The U.S. Trade Representative announced on Wednesday that it will renew 352 of 549 exclusions to tariffs originally issued by the Trump administration.
After President Biden was sworn into office in January 2021, one of the things many in the political punditry predicted was that he would quickly remove tariffs that had been placed on around $350 billion worth of goods imported from China.
After all, Biden quickly put an end to a whole bunch of Trump-era policies. Why wouldn’t he also remove the tariffs?
Only that didn’t happen. Instead, the Biden administration quite rightly opted to keep the tariffs in place, and officials were clear about the reason: China’s government hadn’t actually done anything to deserve to have the tariffs removed.
Not only had China failed to meet basic requirements in the 2020 “Phase 1” trade agreement — a deal that was completely inadequate to begin with — Xi Jinping and other Chinese Communist Party (CCP) leaders did nothing to address the litany of their government’s other unfair trade practices, from the market participation of state-owned enterprises to mass subsidies to lax labor and environmental laws.

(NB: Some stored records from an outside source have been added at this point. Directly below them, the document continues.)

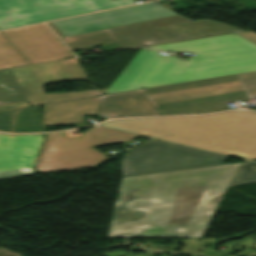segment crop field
Listing matches in <instances>:
<instances>
[{
	"label": "crop field",
	"instance_id": "f4fd0767",
	"mask_svg": "<svg viewBox=\"0 0 256 256\" xmlns=\"http://www.w3.org/2000/svg\"><path fill=\"white\" fill-rule=\"evenodd\" d=\"M72 50L117 42L122 49L142 45L191 39L241 31L233 26L207 19L193 21L180 15L65 38L52 22L48 23Z\"/></svg>",
	"mask_w": 256,
	"mask_h": 256
},
{
	"label": "crop field",
	"instance_id": "412701ff",
	"mask_svg": "<svg viewBox=\"0 0 256 256\" xmlns=\"http://www.w3.org/2000/svg\"><path fill=\"white\" fill-rule=\"evenodd\" d=\"M100 125L237 157L256 159V113L113 120Z\"/></svg>",
	"mask_w": 256,
	"mask_h": 256
},
{
	"label": "crop field",
	"instance_id": "34b2d1b8",
	"mask_svg": "<svg viewBox=\"0 0 256 256\" xmlns=\"http://www.w3.org/2000/svg\"><path fill=\"white\" fill-rule=\"evenodd\" d=\"M149 48L197 54L182 61L142 49L105 94L256 71V45L235 34Z\"/></svg>",
	"mask_w": 256,
	"mask_h": 256
},
{
	"label": "crop field",
	"instance_id": "22f410ed",
	"mask_svg": "<svg viewBox=\"0 0 256 256\" xmlns=\"http://www.w3.org/2000/svg\"><path fill=\"white\" fill-rule=\"evenodd\" d=\"M252 182H256V163L247 161L239 167L230 187Z\"/></svg>",
	"mask_w": 256,
	"mask_h": 256
},
{
	"label": "crop field",
	"instance_id": "e52e79f7",
	"mask_svg": "<svg viewBox=\"0 0 256 256\" xmlns=\"http://www.w3.org/2000/svg\"><path fill=\"white\" fill-rule=\"evenodd\" d=\"M139 136L95 126L74 138L64 132L46 134L35 165L37 174L97 167L109 160L93 146L133 141Z\"/></svg>",
	"mask_w": 256,
	"mask_h": 256
},
{
	"label": "crop field",
	"instance_id": "8a807250",
	"mask_svg": "<svg viewBox=\"0 0 256 256\" xmlns=\"http://www.w3.org/2000/svg\"><path fill=\"white\" fill-rule=\"evenodd\" d=\"M241 164L122 178L108 237H203Z\"/></svg>",
	"mask_w": 256,
	"mask_h": 256
},
{
	"label": "crop field",
	"instance_id": "28ad6ade",
	"mask_svg": "<svg viewBox=\"0 0 256 256\" xmlns=\"http://www.w3.org/2000/svg\"><path fill=\"white\" fill-rule=\"evenodd\" d=\"M44 134L6 135L0 133V179L33 175V165Z\"/></svg>",
	"mask_w": 256,
	"mask_h": 256
},
{
	"label": "crop field",
	"instance_id": "5142ce71",
	"mask_svg": "<svg viewBox=\"0 0 256 256\" xmlns=\"http://www.w3.org/2000/svg\"><path fill=\"white\" fill-rule=\"evenodd\" d=\"M253 239H255V240H256V237H253Z\"/></svg>",
	"mask_w": 256,
	"mask_h": 256
},
{
	"label": "crop field",
	"instance_id": "dd49c442",
	"mask_svg": "<svg viewBox=\"0 0 256 256\" xmlns=\"http://www.w3.org/2000/svg\"><path fill=\"white\" fill-rule=\"evenodd\" d=\"M86 78L77 58L0 71V111L103 95L106 90L46 94L47 84Z\"/></svg>",
	"mask_w": 256,
	"mask_h": 256
},
{
	"label": "crop field",
	"instance_id": "d8731c3e",
	"mask_svg": "<svg viewBox=\"0 0 256 256\" xmlns=\"http://www.w3.org/2000/svg\"><path fill=\"white\" fill-rule=\"evenodd\" d=\"M229 157L150 140L128 152L121 160L122 177L221 165Z\"/></svg>",
	"mask_w": 256,
	"mask_h": 256
},
{
	"label": "crop field",
	"instance_id": "5a996713",
	"mask_svg": "<svg viewBox=\"0 0 256 256\" xmlns=\"http://www.w3.org/2000/svg\"><path fill=\"white\" fill-rule=\"evenodd\" d=\"M134 0H0V30L106 10Z\"/></svg>",
	"mask_w": 256,
	"mask_h": 256
},
{
	"label": "crop field",
	"instance_id": "d1516ede",
	"mask_svg": "<svg viewBox=\"0 0 256 256\" xmlns=\"http://www.w3.org/2000/svg\"><path fill=\"white\" fill-rule=\"evenodd\" d=\"M39 106H32L0 112V131L2 132H44Z\"/></svg>",
	"mask_w": 256,
	"mask_h": 256
},
{
	"label": "crop field",
	"instance_id": "ac0d7876",
	"mask_svg": "<svg viewBox=\"0 0 256 256\" xmlns=\"http://www.w3.org/2000/svg\"><path fill=\"white\" fill-rule=\"evenodd\" d=\"M256 98V72L153 87L43 106L50 126L84 123L82 115L166 116L229 110L227 103Z\"/></svg>",
	"mask_w": 256,
	"mask_h": 256
},
{
	"label": "crop field",
	"instance_id": "3316defc",
	"mask_svg": "<svg viewBox=\"0 0 256 256\" xmlns=\"http://www.w3.org/2000/svg\"><path fill=\"white\" fill-rule=\"evenodd\" d=\"M171 15L176 14L151 2L110 12L54 21L53 23L65 37H68Z\"/></svg>",
	"mask_w": 256,
	"mask_h": 256
},
{
	"label": "crop field",
	"instance_id": "cbeb9de0",
	"mask_svg": "<svg viewBox=\"0 0 256 256\" xmlns=\"http://www.w3.org/2000/svg\"><path fill=\"white\" fill-rule=\"evenodd\" d=\"M0 256H22V255L18 252L0 248Z\"/></svg>",
	"mask_w": 256,
	"mask_h": 256
}]
</instances>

Indeed, it’s only become clearer that Chinese supply chains are using forced labor to make products for Western brands, which prompted Congress to ban imports from the Xinjiang region altogether. Meanwhile, there is growing recognition that the United States needs to become less reliant on China for critical goods, especially since China cut off supplies during the COVID-19 pandemic and now is likely sending aid to Russia to help it weather global sanctions put in place because of that country’s invasion of neighboring Ukraine.
All of China’s bad behavior still hasn’t stopped importers from howling for an end to the tariffs. On Wednesday, the Biden administration offered them a concession, reinstating 352 of 549 tariff exclusions that had been previously granted.
It’s a strategic mistake. A small mistake, but still — a mistake.
The United States needs to stop putting any kind of policy in place that rewards the CCP, and making it easier for China to export goods to the United States does just that. The problems that led to the tariffs being put into effect in the first place remain — and now there are a whole bunch of new problems, like China’s support of Russia and increased concerns about its aggression toward Taiwan. Instead of issuing exclusions to the tariffs, which erode both their effectiveness and weaken U.S. negotiating leverage, the United States should keep strong trade enforcement measures in place while working with our allies to confront Beijing.
Second, the U.S. government shouldn’t reward importers who have been calling for an end to the tariffs. Rather than find alternative production locations — including in the United States! — these companies hired a bunch of lobbyists and tried to dial U.S. policy back so that trade with China would be nice and lucrative.
American corporations, multinational companies, retailers and others who have relied on China for artificially cheap imports want to go back to how the world once was, when China served as the world’s sweatshop. But the world is different.
China is a strategic economic competitor and already is ahead of the United States when it comes to sectors like clean energy and electric vehicles. We need to invest in our own industries while also enforcing our trade laws and standing up for our own workers and manufacturers, and we need to do it right now. If we don’t do this we’ll only become more reliant on China, and China wins the 21st century. Full stop.
Congressional leaders are now working to advance the Bipartisan Innovation Act, which would invest in critical production like semiconductors (and hopefully include new trade tools to help American workers and companies compete globally). Versions of the bill have passed both the Senate and the House; Congress should get this done.
But investment and trade enforcement are connected, and there is a connection to tariff exclusions in the legislation. In the Senate version of that bill, there’s very flawed language that would mandate that the U.S. Trade Representative (USTR) reinstate all exemptions and exclusions to the tariffs through the end of 2022. If it’s included, it will give the CCP an even bigger free pass in the very bill that is designed to counter China’s predatory economic and trade policies.
Needless to say, lawmakers should remove this language, especially since USTR has issued its determination on these exclusions. We may not agree with the decision to extend exclusions, but it is in USTR’s purview to make these types of calls. Congress shouldn’t get into the business of trying to make them itself.
All of this brings us to the growing recognition that the United States needs to strengthen its critical manufacturing capabilities and reshore supply chains. Part of that lies with making the right types of investments (and a whole lot of them). But the United States also needs to be willing to enforce its trade laws. And that includes the judicious use of tariffs.
Despite reinstating hundreds of these exclusions, the Biden administration made the right move in keeping the overall tariffs in place. Now it should undertake serious exploration of trade enforcement measures to ensure the CCP will not continue to be rewarded for its unfair trade practices and human rights violations.
And when these new exclusions expire at the end of the year, the Biden administration should let them expire for good.